Weshalb starb Jesus am Kreuz unter unvorstellbaren Qualen? Eine verbreitete Antwort ist: um den Menschen ihre Sünden zu vergeben. Doch genau genommen, stimmt dies nicht. Jesus starb den Foltertod auch nicht mit dem Ziel, Menschen vor einer ewigen Strafe zu verschonen. Natürlich hat er dies getan, doch es war nicht das Ziel. Nein, Jesus ging es letztlich nicht um Straferlass, sondern darum, Menschen mit Gott zu versöhnen! Er sagte eben nicht: «Ich vergebe dir, will aber nichts mehr mit dir zu tun haben!» Gott wollte Freundschaft schliessen mit den Menschen, welche sich für diese Freundschaft disqualifiziert haben – und auch mit denjenigen, deren Leben durch die Verbrechen anderer zerstört wurde. Deshalb brachte Jesus Vergebung; doch diese ist nicht das Ziel. Nein, es geht letztlich um Versöhnung. Am Ende gibt es nichts, welches im Leben eines Menschen derart umfassende Konsequenzen hat, wie die Erfahrung der Versöhnung mit Gott. Deshalb wurde Gott Mensch und deshalb bietet er den Menschen unaufhörlich Versöhnung an. Millionen von Frauen und Männer haben bereits eine radikale Veränderung in ihrem Leben erfahren, als sie diese Versöhnung mit Gott angenommen hatten.
Versöhnte werden zu Botschafter der Versöhnung
Wer eignet sich besser zum «Beziehungs-Wiederhersteller» als jemand, der selbst eine existenzielle Versöhnung erlebt hat. Da müssen Christen zwingend dabei sein. Sie wissen, dass sie sich für die Gemeinschaft mit Gott disqualifiziert haben und erlebten, wie Gott sie trotzdem zu seinen Freunden erklärte.
Versöhnung bedingt die Bereitschaft, die Beziehung zum Gegenüber an die erste Stelle zu rücken und dabei das Bedürfnis nach Gerechtigkeit oder die eigene Ehre zurückzustellen. Sie bedingt die Bereitschaft zum Vergeben und jeden annähernden Schritt des anderen zu würdigen – auch dann, wenn wir eigentlich mehr erwarten. Oft ist Versöhnung die Sache einer Entscheidung, manchmal auch die Bereitschaft, sich auf einen Weg der Versöhnung und Wiederherstellung zu begeben.
Versöhnung leben
Bei schweren Vergehen braucht es ernsthafte Aussprachen und manchmal einen gründlichen Versöhnungsprozess.
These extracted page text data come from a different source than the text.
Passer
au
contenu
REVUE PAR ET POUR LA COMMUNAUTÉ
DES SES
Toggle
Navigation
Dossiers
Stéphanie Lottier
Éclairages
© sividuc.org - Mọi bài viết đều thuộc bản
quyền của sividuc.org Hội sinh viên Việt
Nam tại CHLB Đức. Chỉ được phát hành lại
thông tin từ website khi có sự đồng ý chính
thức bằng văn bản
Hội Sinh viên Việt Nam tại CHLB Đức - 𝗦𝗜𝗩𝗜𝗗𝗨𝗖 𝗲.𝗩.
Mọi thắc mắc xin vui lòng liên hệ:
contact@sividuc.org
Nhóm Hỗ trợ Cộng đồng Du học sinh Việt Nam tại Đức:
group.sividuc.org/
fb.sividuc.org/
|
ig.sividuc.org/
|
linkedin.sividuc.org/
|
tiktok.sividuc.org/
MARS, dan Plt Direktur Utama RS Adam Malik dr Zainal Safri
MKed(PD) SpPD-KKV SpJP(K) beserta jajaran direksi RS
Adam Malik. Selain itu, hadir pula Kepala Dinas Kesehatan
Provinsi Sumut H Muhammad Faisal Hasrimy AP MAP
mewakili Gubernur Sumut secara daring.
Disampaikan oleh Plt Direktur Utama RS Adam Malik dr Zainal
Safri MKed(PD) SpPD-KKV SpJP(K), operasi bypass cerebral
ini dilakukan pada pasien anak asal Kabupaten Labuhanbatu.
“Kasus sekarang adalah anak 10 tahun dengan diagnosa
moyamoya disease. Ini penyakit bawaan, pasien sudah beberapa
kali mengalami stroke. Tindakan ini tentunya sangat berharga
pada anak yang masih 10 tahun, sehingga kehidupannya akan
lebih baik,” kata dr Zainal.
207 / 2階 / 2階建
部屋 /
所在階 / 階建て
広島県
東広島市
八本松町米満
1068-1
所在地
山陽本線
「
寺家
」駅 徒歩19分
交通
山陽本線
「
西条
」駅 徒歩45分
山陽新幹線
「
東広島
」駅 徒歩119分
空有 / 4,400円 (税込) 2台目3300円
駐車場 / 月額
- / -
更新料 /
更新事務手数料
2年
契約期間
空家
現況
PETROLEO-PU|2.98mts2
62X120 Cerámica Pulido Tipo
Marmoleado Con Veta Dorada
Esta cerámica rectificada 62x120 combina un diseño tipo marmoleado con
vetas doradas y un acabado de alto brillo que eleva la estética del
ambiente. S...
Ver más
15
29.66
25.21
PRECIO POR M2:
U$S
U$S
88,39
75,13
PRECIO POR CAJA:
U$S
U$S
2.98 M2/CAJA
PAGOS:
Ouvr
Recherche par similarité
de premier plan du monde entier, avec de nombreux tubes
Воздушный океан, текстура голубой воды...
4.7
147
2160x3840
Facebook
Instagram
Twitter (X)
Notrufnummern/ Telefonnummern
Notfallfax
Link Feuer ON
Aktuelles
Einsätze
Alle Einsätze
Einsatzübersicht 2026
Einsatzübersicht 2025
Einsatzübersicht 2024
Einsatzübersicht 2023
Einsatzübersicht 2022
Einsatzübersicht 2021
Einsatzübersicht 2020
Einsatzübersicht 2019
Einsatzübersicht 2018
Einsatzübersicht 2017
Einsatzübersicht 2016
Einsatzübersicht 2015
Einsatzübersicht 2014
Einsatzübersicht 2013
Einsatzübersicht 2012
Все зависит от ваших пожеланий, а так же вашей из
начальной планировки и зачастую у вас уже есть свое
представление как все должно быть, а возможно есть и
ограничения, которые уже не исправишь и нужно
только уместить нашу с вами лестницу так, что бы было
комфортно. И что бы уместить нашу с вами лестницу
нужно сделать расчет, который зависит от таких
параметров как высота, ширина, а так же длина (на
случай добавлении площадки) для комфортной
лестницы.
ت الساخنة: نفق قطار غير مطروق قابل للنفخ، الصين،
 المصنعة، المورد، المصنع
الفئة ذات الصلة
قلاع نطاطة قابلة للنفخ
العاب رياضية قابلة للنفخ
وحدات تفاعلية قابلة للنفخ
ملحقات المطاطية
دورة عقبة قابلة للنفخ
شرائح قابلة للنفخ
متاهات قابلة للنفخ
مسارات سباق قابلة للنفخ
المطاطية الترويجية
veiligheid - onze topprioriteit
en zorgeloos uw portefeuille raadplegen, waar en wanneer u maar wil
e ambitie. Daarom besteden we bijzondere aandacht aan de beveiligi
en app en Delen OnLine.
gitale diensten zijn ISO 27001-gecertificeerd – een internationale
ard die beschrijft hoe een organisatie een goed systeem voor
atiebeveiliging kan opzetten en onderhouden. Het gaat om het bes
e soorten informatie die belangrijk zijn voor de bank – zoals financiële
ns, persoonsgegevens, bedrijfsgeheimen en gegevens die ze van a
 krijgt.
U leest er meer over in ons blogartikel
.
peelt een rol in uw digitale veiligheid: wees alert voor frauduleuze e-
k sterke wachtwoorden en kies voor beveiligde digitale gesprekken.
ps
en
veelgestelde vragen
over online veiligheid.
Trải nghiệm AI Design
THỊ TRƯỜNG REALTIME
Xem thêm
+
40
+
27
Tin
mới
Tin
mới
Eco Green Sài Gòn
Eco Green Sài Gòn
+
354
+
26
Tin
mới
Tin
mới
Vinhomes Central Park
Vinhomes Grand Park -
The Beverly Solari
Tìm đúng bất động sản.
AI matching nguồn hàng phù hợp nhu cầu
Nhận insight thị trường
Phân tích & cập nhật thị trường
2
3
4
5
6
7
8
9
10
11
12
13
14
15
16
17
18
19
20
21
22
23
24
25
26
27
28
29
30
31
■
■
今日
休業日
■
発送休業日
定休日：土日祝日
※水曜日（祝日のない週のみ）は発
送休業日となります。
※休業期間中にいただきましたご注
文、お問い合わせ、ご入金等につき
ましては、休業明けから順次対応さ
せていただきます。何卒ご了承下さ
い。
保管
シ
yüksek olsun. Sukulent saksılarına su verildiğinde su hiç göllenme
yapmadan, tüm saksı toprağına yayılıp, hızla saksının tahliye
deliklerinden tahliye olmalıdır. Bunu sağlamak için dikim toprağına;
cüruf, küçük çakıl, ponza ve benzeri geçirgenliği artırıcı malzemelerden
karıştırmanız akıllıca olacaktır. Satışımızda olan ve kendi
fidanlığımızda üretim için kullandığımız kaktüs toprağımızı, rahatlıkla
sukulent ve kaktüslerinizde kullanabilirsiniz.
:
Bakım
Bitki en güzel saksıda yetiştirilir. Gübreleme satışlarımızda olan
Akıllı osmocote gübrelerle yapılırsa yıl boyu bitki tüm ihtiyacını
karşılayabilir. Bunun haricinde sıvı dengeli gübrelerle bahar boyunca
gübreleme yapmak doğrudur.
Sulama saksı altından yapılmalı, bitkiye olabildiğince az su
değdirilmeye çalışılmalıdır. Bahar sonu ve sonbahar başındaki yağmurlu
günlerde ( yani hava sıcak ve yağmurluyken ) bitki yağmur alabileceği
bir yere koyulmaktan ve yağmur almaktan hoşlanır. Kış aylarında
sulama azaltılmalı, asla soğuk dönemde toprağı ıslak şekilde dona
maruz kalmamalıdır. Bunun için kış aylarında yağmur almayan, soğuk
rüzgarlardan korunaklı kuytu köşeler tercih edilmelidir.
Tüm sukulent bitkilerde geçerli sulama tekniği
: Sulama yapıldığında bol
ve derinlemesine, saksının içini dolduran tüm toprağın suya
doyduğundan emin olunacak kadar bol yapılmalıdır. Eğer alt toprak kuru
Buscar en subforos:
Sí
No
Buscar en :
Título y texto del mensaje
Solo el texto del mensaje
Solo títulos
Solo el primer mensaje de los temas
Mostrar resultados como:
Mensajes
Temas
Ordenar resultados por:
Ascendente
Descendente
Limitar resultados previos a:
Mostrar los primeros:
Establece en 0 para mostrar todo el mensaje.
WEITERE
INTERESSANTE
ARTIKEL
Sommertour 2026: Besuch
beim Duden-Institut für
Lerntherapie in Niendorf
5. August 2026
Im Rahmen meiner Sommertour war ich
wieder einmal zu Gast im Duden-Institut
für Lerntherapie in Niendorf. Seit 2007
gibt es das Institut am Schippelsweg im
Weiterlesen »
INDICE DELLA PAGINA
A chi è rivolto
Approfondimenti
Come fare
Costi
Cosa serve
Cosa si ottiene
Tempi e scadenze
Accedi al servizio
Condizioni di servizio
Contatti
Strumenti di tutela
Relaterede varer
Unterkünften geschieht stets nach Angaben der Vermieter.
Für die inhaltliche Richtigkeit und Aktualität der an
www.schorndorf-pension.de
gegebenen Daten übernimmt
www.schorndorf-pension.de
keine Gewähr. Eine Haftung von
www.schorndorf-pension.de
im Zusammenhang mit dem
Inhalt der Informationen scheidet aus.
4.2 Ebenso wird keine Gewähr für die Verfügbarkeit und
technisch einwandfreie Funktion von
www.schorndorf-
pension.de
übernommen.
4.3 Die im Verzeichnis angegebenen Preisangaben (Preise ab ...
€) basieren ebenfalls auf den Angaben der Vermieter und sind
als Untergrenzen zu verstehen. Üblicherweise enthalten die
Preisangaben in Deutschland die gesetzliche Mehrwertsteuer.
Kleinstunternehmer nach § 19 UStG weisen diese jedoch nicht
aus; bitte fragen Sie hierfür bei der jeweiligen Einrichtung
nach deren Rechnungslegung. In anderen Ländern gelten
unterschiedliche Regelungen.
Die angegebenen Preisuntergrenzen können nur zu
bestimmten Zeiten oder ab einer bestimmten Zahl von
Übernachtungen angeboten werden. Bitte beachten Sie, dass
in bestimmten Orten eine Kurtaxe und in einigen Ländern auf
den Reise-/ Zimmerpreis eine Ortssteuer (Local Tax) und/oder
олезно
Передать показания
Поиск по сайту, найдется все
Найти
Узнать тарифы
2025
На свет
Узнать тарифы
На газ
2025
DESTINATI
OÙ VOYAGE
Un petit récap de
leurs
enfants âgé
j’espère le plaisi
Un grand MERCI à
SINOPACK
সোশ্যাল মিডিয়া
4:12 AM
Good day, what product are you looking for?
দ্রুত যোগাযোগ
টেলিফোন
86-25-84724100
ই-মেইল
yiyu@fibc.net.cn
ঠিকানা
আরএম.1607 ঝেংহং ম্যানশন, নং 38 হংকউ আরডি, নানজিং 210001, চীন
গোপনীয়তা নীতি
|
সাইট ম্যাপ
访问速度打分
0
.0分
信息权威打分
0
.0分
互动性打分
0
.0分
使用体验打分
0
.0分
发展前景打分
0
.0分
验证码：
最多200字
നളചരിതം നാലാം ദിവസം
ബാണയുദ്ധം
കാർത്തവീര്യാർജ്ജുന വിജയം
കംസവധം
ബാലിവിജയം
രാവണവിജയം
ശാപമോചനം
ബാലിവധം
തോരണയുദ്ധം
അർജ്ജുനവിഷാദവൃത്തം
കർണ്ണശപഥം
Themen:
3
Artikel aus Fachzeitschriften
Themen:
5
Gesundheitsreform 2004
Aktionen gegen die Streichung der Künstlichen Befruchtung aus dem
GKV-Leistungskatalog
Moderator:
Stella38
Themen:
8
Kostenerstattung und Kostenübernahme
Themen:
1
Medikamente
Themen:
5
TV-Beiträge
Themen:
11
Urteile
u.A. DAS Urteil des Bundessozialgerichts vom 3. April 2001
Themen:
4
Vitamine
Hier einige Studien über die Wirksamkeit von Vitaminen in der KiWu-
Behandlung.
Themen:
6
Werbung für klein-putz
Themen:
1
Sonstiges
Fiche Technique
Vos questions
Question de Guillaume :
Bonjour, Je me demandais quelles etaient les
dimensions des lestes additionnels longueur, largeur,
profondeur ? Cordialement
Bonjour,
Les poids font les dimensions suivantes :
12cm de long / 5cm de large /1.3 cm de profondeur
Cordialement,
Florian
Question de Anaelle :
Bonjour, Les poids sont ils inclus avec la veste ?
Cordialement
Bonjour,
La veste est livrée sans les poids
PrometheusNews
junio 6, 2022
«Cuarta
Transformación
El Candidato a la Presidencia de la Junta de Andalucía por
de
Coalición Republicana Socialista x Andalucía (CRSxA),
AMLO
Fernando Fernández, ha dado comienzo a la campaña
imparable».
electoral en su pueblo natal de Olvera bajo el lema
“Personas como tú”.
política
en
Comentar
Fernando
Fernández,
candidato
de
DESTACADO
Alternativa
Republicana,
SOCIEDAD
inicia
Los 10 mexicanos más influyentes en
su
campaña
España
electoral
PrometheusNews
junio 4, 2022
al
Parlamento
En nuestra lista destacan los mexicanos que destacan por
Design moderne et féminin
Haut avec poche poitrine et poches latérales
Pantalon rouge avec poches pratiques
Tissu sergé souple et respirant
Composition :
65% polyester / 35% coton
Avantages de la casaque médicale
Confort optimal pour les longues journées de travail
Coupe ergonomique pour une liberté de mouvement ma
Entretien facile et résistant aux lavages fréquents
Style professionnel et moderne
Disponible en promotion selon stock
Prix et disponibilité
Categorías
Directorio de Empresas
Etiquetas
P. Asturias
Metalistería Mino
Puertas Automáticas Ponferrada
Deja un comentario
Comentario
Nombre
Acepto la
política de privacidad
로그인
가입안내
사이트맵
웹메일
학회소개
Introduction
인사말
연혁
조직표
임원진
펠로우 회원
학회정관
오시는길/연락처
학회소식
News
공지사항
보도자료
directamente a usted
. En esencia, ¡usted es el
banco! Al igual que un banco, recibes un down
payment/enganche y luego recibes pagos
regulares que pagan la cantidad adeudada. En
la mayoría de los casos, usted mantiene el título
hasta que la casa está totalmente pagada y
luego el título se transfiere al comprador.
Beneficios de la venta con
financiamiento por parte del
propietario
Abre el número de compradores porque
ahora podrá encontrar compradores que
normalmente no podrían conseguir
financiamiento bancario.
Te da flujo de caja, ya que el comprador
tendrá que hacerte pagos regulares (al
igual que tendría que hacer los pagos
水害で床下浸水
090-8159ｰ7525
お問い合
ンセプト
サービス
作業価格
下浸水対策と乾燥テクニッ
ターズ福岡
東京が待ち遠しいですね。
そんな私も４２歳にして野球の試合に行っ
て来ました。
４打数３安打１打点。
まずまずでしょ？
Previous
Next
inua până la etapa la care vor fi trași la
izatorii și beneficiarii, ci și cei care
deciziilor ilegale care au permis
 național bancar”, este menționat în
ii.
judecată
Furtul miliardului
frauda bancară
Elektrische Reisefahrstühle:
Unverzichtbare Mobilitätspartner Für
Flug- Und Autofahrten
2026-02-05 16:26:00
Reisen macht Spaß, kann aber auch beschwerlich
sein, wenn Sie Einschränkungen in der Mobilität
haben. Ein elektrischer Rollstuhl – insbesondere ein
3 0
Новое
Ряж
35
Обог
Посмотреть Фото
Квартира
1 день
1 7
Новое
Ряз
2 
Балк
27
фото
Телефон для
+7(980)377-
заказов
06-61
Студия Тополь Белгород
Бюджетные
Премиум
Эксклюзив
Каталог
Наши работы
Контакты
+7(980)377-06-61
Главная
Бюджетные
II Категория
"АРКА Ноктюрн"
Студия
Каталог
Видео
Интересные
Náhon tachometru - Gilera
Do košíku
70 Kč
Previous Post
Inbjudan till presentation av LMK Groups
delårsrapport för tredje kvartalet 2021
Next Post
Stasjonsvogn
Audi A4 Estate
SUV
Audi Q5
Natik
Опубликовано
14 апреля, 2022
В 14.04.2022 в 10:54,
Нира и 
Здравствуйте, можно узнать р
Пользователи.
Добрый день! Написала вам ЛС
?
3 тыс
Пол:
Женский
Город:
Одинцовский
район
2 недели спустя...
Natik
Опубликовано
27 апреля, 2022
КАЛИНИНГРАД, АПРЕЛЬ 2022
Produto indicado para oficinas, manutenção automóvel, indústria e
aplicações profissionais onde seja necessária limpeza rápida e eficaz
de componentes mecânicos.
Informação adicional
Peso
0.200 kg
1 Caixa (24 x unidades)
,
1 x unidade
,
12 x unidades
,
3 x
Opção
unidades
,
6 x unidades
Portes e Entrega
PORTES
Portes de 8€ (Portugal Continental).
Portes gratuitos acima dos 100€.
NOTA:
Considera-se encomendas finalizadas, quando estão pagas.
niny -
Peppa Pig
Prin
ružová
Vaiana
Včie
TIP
Doch auch im alltäglichen Leben braucht es die kleinen, versöhnenden Handlungen, welche Beziehungen herstellen und grössere Konflikte gar nicht erst aufkommen lassen. Nehmen wir das Beispiel einer Sitzung, bei welcher heftig diskutiert wird und auch mal Emotionen hochkommen. Die Art, wie sich die Personen dann voneinander verabschieden, kann entweder das Gefühl einer intakten Beziehung zurücklassen, oder auch einer fortwährenden zwischenmenschlichen Spannung.
Manchmal enttäuschen wir unsere Mitmenschen und werden von ihnen enttäuscht. Da braucht es oftmals keine grosse Sache, um die Beziehung ins Lot zu bringen. Ein freundliches, wertschätzendes Wort kann eine heilende Wirkung haben und ist meistens hilfreicher als lange Gespräche darüber, wer wem was schuldig geworden ist. Bei tieferen Verletzungen und folgereichen Vergehen braucht es allerdings Aussprachen. Ideal ist natürlich, wenn Täter ihre Fehler bekennen und um Verzeihung bitten. Manchmal müssen Personen auf ihr falsches Verhalten aufmerksam gemacht werden. Egal, welcher Weg gewählt wird: Letztlich muss es immer darum gehen, Beziehungen zu schützen und wiederherzustellen.
Am Ende unseres Lebens wird nichts eine so grosse Bedeutung haben wie unsere Beziehungen. Mit Gott und Menschen versöhnt zu sein, ist das höchste Gut! Und es gibt keine höhere Berufung, als Frauen und Männer der Versöhnung zu sein – Menschen, welche versöhnt leben, Versöhnung feiern und Versöhnung in die Welt hinaustragen.